Consignes - Écrivez la suite du texte sur la grève de l'amiante de 1949 à Asbestos, à partir de sa dernière phrase.

Texte à lire -
▼

Rappel historique (Grève d'Asbestos 1949)

A-t-on perdu la tête à Québec ?

L’État provincial est-il en pleine évolution ? Se transforme-t-il, à la suite de quelques trop illustres prédécesseurs, en État policier ? Le vin de la toute-puissance est-il à ce point monté à la tête de M. Duplessis ?

Brutalité policière - Profilage politique

Quand se fatiguera-t-on d’appréhender et d’arrêter ? – Tandis qu’on quête
dans les églises – Avec son écrasante majorité, M. Duplessis écrase …
La grève de l’amiante sévit à Asbestos, à Thetford, et dans quelques autres
localités.
C’est la même grève, dirigée partout par le même état-major de la C.T.C.C. et de
la fédération de l’amiante : Les ouvriers y réclament tous les mêmes mesures.

▲

Données brutes -
▼

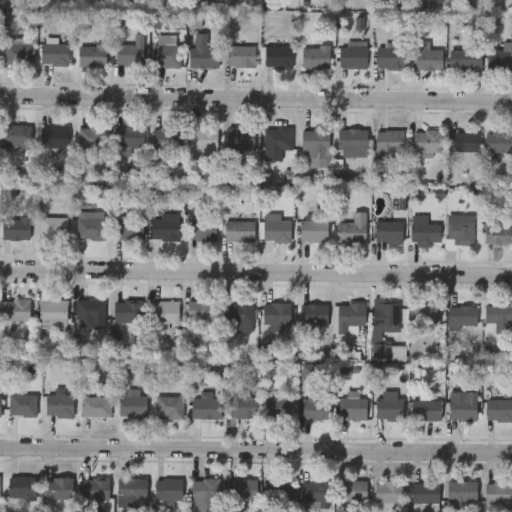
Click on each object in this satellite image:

▲

Résultat ci-dessous -
L’épreuve de force dure, à Thetford comme à Asbestos, depuis trois mois, et
devrait y produire la même exaspération.
Les circonstances auraient pu soulever à Thetford plus d’excitation qu’à
Asbestos. Car on y a tenu une élection mouvementée. Et au nez des grévistes,
dirigées selon eux par une « union de compagnie », des ouvriers travaillent à la
compagnie Bell.
Pourtant, de Thetford, il n’est venu aucune rumeur de bagarre. Pas de
barricades, pas de sédition, pas de brutalité : une grève paisible. Tandis qu’à
Asbestos, des violences ont éclaté.
Quelle différence existe-t-il donc dans la situation entre Thetford et Asbestos ?
Une seule : il n’y a pas de police provinciale à Thetford, il y en a à Asbestos.
* * * * *
Cela est un fait patent, qu’on voit sans enquête spéciale et sans procureur
spécial.
Et c’est un fait indiscutable. À Thetford, il n’y a pas de police provinciale et pas de trouble. À Asbestos, il y a de la police provinciale et du trouble.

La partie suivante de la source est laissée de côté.